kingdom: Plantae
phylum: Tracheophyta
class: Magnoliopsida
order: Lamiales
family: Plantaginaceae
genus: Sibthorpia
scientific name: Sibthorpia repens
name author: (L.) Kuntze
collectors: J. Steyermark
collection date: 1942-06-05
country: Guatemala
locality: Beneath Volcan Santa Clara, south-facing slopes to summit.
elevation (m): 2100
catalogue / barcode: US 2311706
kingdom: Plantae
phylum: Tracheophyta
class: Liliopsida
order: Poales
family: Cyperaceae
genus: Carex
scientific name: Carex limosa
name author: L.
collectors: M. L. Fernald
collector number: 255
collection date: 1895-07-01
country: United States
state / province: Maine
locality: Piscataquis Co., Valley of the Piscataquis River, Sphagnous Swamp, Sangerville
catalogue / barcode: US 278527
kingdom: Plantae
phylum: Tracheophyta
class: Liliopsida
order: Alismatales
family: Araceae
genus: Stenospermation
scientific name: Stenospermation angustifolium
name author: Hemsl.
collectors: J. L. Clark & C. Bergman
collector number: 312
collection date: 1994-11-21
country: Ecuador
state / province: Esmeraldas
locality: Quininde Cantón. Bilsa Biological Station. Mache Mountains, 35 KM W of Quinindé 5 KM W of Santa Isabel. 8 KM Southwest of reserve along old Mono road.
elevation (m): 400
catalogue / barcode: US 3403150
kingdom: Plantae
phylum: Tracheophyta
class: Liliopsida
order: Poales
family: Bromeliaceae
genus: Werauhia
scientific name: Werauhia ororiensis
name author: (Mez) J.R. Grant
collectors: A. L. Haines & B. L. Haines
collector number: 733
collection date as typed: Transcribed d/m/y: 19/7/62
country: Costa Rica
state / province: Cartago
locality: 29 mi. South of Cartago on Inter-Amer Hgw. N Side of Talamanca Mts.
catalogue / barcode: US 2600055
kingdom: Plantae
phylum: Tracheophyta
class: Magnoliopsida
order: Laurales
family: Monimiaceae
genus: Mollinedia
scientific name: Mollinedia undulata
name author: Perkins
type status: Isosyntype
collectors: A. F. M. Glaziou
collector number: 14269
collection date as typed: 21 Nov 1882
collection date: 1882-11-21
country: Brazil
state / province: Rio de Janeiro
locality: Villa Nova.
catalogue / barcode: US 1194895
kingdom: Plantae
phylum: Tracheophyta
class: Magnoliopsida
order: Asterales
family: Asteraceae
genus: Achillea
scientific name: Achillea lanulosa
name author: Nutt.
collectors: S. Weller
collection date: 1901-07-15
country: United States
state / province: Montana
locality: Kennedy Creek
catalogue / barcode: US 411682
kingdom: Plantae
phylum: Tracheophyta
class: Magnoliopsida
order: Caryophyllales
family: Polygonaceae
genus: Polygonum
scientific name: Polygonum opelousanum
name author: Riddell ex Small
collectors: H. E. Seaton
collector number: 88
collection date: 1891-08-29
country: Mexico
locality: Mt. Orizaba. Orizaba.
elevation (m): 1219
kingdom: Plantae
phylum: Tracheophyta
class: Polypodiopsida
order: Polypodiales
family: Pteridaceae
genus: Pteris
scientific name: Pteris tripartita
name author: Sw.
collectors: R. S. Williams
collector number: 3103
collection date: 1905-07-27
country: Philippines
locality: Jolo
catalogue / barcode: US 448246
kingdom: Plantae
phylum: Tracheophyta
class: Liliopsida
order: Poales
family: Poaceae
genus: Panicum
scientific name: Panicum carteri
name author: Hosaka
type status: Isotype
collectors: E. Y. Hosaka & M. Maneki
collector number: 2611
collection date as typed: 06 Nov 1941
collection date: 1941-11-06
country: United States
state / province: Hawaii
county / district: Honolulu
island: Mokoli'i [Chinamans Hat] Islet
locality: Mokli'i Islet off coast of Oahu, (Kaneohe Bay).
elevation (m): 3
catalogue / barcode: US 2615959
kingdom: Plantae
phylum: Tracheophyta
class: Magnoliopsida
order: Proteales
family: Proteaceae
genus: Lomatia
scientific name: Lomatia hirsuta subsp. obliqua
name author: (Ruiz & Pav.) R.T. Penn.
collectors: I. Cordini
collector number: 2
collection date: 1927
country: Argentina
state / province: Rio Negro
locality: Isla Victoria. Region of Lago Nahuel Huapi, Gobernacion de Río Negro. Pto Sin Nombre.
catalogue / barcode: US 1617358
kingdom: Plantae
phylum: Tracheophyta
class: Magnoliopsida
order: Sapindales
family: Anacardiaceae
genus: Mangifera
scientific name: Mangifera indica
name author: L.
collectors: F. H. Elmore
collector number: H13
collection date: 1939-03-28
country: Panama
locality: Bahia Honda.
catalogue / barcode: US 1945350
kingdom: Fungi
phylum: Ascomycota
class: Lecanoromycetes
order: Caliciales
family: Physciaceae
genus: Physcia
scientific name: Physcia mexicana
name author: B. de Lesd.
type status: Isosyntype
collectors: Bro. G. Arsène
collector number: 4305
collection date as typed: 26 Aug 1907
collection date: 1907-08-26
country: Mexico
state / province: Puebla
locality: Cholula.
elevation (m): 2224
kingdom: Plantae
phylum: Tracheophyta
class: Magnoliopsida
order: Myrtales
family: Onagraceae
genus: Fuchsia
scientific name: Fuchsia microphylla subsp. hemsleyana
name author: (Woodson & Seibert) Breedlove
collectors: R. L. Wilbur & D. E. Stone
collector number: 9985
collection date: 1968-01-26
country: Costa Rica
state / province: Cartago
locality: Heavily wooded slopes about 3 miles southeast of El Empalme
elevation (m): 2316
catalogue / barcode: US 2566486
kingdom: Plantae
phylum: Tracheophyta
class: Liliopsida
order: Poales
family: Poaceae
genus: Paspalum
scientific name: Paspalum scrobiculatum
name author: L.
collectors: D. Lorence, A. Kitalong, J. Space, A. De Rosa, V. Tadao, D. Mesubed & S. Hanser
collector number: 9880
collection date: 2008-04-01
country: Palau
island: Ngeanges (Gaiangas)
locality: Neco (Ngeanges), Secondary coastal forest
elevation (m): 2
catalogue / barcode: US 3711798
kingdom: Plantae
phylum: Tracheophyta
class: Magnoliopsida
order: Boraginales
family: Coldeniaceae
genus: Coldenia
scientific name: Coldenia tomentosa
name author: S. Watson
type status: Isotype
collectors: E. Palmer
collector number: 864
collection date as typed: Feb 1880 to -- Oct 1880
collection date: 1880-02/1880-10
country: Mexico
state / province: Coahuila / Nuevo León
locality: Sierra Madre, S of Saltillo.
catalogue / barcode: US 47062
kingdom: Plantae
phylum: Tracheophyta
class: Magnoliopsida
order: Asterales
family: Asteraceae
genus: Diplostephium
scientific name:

## GIVEN EXERCISE
Transcribe all of the items above word for word, keeping every line in its original order.

## CORRECT RESULT
kingdom: Plantae
phylum: Tracheophyta
class: Magnoliopsida
order: Lamiales
family: Plantaginaceae
genus: Sibthorpia
scientific name: Sibthorpia repens
name author: (L.) Kuntze
collectors: J. Steyermark
collection date: 1942-06-05
country: Guatemala
locality: Beneath Volcan Santa Clara, south-facing slopes to summit.
elevation (m): 2100
catalogue / barcode: US 2311706
kingdom: Plantae
phylum: Tracheophyta
class: Liliopsida
order: Poales
family: Cyperaceae
genus: Carex
scientific name: Carex limosa
name author: L.
collectors: M. L. Fernald
collector number: 255
collection date: 1895-07-01
country: United States
state / province: Maine
locality: Piscataquis Co., Valley of the Piscataquis River, Sphagnous Swamp, Sangerville
catalogue / barcode: US 278527
kingdom: Plantae
phylum: Tracheophyta
class: Liliopsida
order: Alismatales
family: Araceae
genus: Stenospermation
scientific name: Stenospermation angustifolium
name author: Hemsl.
collectors: J. L. Clark & C. Bergman
collector number: 312
collection date: 1994-11-21
country: Ecuador
state / province: Esmeraldas
locality: Quininde Cantón. Bilsa Biological Station. Mache Mountains, 35 KM W of Quinindé 5 KM W of Santa Isabel. 8 KM Southwest of reserve along old Mono road.
elevation (m): 400
catalogue / barcode: US 3403150
kingdom: Plantae
phylum: Tracheophyta
class: Liliopsida
order: Poales
family: Bromeliaceae
genus: Werauhia
scientific name: Werauhia ororiensis
name author: (Mez) J.R. Grant
collectors: A. L. Haines & B. L. Haines
collector number: 733
collection date as typed: Transcribed d/m/y: 19/7/62
country: Costa Rica
state / province: Cartago
locality: 29 mi. South of Cartago on Inter-Amer Hgw. N Side of Talamanca Mts.
catalogue / barcode: US 2600055
kingdom: Plantae
phylum: Tracheophyta
class: Magnoliopsida
order: Laurales
family: Monimiaceae
genus: Mollinedia
scientific name: Mollinedia undulata
name author: Perkins
type status: Isosyntype
collectors: A. F. M. Glaziou
collector number: 14269
collection date as typed: 21 Nov 1882
collection date: 1882-11-21
country: Brazil
state / province: Rio de Janeiro
locality: Villa Nova.
catalogue / barcode: US 1194895
kingdom: Plantae
phylum: Tracheophyta
class: Magnoliopsida
order: Asterales
family: Asteraceae
genus: Achillea
scientific name: Achillea lanulosa
name author: Nutt.
collectors: S. Weller
collection date: 1901-07-15
country: United States
state / province: Montana
locality: Kennedy Creek
catalogue / barcode: US 411682
kingdom: Plantae
phylum: Tracheophyta
class: Magnoliopsida
order: Caryophyllales
family: Polygonaceae
genus: Polygonum
scientific name: Polygonum opelousanum
name author: Riddell ex Small
collectors: H. E. Seaton
collector number: 88
collection date: 1891-08-29
country: Mexico
locality: Mt. Orizaba. Orizaba.
elevation (m): 1219
kingdom: Plantae
phylum: Tracheophyta
class: Polypodiopsida
order: Polypodiales
family: Pteridaceae
genus: Pteris
scientific name: Pteris tripartita
name author: Sw.
collectors: R. S. Williams
collector number: 3103
collection date: 1905-07-27
country: Philippines
locality: Jolo
catalogue / barcode: US 448246
kingdom: Plantae
phylum: Tracheophyta
class: Liliopsida
order: Poales
family: Poaceae
genus: Panicum
scientific name: Panicum carteri
name author: Hosaka
type status: Isotype
collectors: E. Y. Hosaka & M. Maneki
collector number: 2611
collection date as typed: 06 Nov 1941
collection date: 1941-11-06
country: United States
state / province: Hawaii
county / district: Honolulu
island: Mokoli'i [Chinamans Hat] Islet
locality: Mokli'i Islet off coast of Oahu, (Kaneohe Bay).
elevation (m): 3
catalogue / barcode: US 2615959
kingdom: Plantae
phylum: Tracheophyta
class: Magnoliopsida
order: Proteales
family: Proteaceae
genus: Lomatia
scientific name: Lomatia hirsuta subsp. obliqua
name author: (Ruiz & Pav.) R.T. Penn.
collectors: I. Cordini
collector number: 2
collection date: 1927
country: Argentina
state / province: Rio Negro
locality: Isla Victoria. Region of Lago Nahuel Huapi, Gobernacion de Río Negro. Pto Sin Nombre.
catalogue / barcode: US 1617358
kingdom: Plantae
phylum: Tracheophyta
class: Magnoliopsida
order: Sapindales
family: Anacardiaceae
genus: Mangifera
scientific name: Mangifera indica
name author: L.
collectors: F. H. Elmore
collector number: H13
collection date: 1939-03-28
country: Panama
locality: Bahia Honda.
catalogue / barcode: US 1945350
kingdom: Fungi
phylum: Ascomycota
class: Lecanoromycetes
order: Caliciales
family: Physciaceae
genus: Physcia
scientific name: Physcia mexicana
name author: B. de Lesd.
type status: Isosyntype
collectors: Bro. G. Arsène
collector number: 4305
collection date as typed: 26 Aug 1907
collection date: 1907-08-26
country: Mexico
state / province: Puebla
locality: Cholula.
elevation (m): 2224
kingdom: Plantae
phylum: Tracheophyta
class: Magnoliopsida
order: Myrtales
family: Onagraceae
genus: Fuchsia
scientific name: Fuchsia microphylla subsp. hemsleyana
name author: (Woodson & Seibert) Breedlove
collectors: R. L. Wilbur & D. E. Stone
collector number: 9985
collection date: 1968-01-26
country: Costa Rica
state / province: Cartago
locality: Heavily wooded slopes about 3 miles southeast of El Empalme
elevation (m): 2316
catalogue / barcode: US 2566486
kingdom: Plantae
phylum: Tracheophyta
class: Liliopsida
order: Poales
family: Poaceae
genus: Paspalum
scientific name: Paspalum scrobiculatum
name author: L.
collectors: D. Lorence, A. Kitalong, J. Space, A. De Rosa, V. Tadao, D. Mesubed & S. Hanser
collector number: 9880
collection date: 2008-04-01
country: Palau
island: Ngeanges (Gaiangas)
locality: Neco (Ngeanges), Secondary coastal forest
elevation (m): 2
catalogue / barcode: US 3711798
kingdom: Plantae
phylum: Tracheophyta
class: Magnoliopsida
order: Boraginales
family: Coldeniaceae
genus: Coldenia
scientific name: Coldenia tomentosa
name author: S. Watson
type status: Isotype
collectors: E. Palmer
collector number: 864
collection date as typed: Feb 1880 to -- Oct 1880
collection date: 1880-02/1880-10
country: Mexico
state / province: Coahuila / Nuevo León
locality: Sierra Madre, S of Saltillo.
catalogue / barcode: US 47062
kingdom: Plantae
phylum: Tracheophyta
class: Magnoliopsida
order: Asterales
family: Asteraceae
genus: Diplostephium
scientific name:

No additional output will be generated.